Using the material that follows, output exactly the lines from the one containing "3.1到控制台，點選『使用者帳戶』(VISTA企業" through the one containing "aceleración de su", with both ends kept.

[Data section Boundary: Start]

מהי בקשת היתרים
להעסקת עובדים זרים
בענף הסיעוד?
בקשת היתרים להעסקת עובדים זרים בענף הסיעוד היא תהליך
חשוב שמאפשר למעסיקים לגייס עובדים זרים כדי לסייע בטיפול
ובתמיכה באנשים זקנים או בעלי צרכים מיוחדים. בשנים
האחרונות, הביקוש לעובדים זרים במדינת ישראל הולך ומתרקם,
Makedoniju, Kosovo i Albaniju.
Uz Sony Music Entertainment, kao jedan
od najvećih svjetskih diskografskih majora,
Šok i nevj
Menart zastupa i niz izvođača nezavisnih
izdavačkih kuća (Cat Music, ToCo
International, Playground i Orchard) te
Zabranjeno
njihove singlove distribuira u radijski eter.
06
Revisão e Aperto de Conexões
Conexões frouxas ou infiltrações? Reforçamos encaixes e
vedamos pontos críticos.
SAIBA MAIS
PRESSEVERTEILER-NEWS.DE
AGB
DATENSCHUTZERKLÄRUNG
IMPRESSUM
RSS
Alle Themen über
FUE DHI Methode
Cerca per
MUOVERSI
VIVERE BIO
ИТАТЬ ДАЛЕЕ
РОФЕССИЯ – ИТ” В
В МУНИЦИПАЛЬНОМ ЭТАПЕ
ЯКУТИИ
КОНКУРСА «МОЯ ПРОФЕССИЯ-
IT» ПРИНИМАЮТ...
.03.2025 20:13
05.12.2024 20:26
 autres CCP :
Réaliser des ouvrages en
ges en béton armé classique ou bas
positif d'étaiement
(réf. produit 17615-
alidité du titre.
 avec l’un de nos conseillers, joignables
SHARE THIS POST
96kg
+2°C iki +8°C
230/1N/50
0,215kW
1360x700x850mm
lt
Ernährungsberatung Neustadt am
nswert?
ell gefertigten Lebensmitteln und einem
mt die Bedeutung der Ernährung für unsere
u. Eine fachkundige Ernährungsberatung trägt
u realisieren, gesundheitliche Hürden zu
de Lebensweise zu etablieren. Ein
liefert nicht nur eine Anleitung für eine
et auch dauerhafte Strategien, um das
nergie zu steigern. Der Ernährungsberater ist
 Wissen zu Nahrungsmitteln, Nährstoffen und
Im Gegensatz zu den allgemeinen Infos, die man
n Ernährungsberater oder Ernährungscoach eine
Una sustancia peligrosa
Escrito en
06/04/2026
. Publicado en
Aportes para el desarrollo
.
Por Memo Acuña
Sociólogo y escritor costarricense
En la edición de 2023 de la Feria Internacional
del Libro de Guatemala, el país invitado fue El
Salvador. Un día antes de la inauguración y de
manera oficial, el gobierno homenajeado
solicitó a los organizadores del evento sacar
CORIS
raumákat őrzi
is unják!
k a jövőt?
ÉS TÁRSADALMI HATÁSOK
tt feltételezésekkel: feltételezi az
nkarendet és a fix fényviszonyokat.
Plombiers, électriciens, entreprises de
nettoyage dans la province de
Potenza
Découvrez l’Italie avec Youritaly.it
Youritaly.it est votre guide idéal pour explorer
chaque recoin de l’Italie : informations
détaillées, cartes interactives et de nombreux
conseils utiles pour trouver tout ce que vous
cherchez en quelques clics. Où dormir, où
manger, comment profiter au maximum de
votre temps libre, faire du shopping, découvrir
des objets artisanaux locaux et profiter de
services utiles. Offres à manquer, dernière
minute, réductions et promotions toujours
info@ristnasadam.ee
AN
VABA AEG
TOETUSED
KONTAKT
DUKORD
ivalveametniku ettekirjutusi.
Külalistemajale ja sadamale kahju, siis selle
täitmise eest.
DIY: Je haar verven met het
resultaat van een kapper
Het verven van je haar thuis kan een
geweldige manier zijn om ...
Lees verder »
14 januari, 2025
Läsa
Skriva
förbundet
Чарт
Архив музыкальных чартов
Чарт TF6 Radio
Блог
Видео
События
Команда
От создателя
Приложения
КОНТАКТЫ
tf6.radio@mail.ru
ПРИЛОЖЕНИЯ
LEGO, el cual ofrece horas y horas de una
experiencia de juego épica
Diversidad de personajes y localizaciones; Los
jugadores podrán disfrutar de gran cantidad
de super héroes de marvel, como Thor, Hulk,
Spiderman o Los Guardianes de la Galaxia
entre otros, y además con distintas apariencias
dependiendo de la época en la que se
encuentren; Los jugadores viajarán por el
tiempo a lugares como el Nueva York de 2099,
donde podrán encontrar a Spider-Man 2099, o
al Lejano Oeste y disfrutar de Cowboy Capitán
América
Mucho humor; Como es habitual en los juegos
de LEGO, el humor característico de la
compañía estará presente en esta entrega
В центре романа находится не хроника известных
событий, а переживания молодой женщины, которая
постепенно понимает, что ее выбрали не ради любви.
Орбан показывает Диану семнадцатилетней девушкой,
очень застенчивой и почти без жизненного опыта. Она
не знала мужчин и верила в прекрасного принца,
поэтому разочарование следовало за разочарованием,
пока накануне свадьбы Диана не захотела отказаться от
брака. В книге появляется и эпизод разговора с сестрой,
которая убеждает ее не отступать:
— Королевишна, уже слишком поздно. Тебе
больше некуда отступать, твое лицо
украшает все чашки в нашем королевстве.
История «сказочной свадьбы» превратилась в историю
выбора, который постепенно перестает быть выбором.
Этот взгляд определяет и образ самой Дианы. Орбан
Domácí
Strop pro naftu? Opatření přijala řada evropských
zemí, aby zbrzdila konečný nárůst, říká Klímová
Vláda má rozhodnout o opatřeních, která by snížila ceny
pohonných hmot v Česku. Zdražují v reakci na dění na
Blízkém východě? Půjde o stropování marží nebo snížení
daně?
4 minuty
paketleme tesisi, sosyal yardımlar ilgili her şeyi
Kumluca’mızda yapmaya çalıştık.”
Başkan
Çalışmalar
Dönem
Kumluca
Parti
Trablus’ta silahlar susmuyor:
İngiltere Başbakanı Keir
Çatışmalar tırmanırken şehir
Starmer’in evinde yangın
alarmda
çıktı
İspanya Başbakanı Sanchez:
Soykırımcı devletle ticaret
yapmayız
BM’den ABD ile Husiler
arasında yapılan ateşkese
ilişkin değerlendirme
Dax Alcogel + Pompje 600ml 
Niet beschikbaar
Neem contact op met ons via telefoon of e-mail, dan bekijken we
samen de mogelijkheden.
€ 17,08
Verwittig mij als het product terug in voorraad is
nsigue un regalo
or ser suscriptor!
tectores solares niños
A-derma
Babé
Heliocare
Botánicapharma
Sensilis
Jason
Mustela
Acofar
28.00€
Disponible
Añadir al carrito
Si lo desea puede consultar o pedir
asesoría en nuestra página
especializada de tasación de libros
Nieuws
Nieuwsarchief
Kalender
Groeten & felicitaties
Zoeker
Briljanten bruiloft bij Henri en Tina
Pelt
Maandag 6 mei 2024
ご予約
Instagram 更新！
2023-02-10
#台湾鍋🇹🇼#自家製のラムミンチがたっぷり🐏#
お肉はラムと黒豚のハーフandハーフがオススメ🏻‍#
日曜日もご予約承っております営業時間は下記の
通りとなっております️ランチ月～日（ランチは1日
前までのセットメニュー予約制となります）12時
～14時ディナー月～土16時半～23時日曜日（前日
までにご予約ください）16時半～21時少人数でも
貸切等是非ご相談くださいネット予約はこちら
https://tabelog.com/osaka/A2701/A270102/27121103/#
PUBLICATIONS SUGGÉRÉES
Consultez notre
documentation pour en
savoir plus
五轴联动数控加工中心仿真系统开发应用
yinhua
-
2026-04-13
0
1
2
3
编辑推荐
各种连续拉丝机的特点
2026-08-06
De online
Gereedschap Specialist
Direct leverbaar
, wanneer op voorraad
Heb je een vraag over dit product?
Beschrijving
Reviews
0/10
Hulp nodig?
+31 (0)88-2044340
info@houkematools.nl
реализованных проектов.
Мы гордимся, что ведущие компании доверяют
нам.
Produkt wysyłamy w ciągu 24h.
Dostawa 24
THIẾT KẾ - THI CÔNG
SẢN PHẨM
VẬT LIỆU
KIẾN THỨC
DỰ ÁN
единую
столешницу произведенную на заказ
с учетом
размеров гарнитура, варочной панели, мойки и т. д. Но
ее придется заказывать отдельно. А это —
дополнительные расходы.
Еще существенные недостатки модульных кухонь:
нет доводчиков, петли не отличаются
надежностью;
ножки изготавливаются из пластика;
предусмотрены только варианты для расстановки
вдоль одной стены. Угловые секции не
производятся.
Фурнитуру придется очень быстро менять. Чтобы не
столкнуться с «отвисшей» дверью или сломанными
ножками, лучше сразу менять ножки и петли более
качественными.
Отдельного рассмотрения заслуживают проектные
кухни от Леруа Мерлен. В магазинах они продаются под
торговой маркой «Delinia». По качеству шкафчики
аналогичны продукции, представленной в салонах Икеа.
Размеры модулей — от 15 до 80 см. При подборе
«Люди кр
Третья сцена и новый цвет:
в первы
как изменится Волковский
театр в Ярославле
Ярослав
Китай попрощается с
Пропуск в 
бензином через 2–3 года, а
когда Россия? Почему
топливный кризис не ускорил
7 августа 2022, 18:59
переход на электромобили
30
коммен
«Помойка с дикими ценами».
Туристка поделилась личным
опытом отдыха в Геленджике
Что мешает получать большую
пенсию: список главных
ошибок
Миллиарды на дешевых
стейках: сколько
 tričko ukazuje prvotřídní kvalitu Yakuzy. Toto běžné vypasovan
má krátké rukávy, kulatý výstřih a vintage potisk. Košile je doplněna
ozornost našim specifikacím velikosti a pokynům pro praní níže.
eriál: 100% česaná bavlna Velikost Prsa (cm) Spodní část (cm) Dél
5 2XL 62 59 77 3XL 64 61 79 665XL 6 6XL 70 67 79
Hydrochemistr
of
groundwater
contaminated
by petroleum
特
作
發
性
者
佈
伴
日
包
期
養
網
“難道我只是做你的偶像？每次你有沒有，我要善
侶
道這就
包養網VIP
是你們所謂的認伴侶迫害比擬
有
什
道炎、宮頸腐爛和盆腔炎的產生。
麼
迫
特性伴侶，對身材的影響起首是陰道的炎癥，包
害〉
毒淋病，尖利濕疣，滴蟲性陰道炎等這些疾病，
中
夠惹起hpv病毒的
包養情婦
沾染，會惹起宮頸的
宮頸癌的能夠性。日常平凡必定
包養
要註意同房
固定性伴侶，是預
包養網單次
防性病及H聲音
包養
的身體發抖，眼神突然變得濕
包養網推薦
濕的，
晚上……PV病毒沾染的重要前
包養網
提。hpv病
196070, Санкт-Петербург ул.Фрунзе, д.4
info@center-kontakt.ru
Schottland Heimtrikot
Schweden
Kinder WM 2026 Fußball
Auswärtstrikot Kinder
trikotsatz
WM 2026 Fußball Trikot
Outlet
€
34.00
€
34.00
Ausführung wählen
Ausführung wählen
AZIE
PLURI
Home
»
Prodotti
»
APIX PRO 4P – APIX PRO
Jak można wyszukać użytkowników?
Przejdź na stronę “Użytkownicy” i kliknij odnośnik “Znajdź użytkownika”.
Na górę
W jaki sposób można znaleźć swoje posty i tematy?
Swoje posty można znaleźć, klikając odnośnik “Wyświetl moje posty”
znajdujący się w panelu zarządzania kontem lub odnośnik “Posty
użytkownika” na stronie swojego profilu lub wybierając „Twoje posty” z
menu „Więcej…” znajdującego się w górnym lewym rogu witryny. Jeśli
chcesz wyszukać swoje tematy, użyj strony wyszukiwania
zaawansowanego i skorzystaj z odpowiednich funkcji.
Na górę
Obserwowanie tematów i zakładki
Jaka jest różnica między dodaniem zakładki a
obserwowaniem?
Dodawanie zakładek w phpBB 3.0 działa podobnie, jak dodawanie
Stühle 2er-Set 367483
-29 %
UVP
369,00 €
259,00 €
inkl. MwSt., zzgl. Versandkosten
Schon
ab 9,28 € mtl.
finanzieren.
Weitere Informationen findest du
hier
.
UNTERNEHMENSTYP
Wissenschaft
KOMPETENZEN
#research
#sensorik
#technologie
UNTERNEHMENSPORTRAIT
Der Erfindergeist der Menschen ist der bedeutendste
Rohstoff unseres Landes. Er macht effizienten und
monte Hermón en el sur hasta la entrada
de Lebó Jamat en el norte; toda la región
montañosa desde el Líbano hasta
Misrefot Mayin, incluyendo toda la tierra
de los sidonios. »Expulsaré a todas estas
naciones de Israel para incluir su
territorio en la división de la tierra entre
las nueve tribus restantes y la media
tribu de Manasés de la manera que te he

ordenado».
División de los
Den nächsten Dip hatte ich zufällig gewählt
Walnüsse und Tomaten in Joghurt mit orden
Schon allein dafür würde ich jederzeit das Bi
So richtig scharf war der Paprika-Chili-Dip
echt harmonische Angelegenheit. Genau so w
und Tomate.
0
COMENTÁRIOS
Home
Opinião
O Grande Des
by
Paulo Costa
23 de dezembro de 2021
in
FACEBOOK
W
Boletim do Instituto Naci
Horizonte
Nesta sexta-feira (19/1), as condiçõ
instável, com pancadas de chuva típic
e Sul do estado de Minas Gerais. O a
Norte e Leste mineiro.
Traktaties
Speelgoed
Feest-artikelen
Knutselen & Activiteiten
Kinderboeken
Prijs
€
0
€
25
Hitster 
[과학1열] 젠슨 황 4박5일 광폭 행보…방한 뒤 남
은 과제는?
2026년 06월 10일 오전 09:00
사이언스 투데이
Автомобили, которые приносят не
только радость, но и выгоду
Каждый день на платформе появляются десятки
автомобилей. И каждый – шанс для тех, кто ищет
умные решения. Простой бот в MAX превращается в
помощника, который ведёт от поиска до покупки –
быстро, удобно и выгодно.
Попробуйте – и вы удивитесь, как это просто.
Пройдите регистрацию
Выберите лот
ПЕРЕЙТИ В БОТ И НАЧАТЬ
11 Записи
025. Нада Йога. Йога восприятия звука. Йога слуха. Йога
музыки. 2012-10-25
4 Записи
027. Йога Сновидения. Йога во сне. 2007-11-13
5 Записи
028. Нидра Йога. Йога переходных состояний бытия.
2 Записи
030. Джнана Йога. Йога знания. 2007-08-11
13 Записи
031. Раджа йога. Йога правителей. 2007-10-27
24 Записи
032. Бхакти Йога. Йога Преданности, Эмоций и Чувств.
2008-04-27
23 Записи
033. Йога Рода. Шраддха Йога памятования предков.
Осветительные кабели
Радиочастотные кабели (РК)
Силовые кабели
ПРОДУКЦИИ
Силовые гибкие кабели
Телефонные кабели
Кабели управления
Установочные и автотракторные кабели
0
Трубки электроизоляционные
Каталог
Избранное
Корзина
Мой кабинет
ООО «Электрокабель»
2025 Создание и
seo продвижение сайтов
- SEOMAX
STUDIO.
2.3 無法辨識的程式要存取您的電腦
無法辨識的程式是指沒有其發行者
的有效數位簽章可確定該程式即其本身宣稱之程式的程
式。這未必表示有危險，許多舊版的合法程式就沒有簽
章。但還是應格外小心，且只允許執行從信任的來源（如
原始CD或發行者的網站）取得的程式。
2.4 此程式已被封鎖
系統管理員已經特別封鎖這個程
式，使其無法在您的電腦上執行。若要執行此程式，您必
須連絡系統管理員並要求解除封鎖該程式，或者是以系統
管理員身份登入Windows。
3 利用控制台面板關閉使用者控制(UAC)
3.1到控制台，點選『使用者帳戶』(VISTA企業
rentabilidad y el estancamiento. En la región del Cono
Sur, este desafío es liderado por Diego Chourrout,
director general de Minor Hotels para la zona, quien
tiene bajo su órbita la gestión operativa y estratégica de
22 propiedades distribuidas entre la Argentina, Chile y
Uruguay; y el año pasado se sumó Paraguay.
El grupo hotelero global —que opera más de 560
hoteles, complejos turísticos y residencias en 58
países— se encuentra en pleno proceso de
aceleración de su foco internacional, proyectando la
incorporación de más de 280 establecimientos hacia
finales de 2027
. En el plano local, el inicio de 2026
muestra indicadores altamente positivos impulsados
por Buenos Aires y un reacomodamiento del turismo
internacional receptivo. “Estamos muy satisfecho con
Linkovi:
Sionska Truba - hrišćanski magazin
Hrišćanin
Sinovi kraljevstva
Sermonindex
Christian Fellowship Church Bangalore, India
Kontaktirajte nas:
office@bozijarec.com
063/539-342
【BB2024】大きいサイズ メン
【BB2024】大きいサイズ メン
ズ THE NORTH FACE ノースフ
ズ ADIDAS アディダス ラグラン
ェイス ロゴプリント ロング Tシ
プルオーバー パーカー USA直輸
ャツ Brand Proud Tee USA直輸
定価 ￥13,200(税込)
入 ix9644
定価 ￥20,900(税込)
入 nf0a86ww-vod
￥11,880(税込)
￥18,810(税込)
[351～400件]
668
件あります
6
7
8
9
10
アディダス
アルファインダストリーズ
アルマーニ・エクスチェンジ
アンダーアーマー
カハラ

[Data section Boundary: End]

Response.
3.1到控制台，點選『使用者帳戶』(VISTA企業
rentabilidad y el estancamiento. En la región del Cono
Sur, este desafío es liderado por Diego Chourrout,
director general de Minor Hotels para la zona, quien
tiene bajo su órbita la gestión operativa y estratégica de
22 propiedades distribuidas entre la Argentina, Chile y
Uruguay; y el año pasado se sumó Paraguay.
El grupo hotelero global —que opera más de 560
hoteles, complejos turísticos y residencias en 58
países— se encuentra en pleno proceso de
aceleración de su foco internacional, proyectando la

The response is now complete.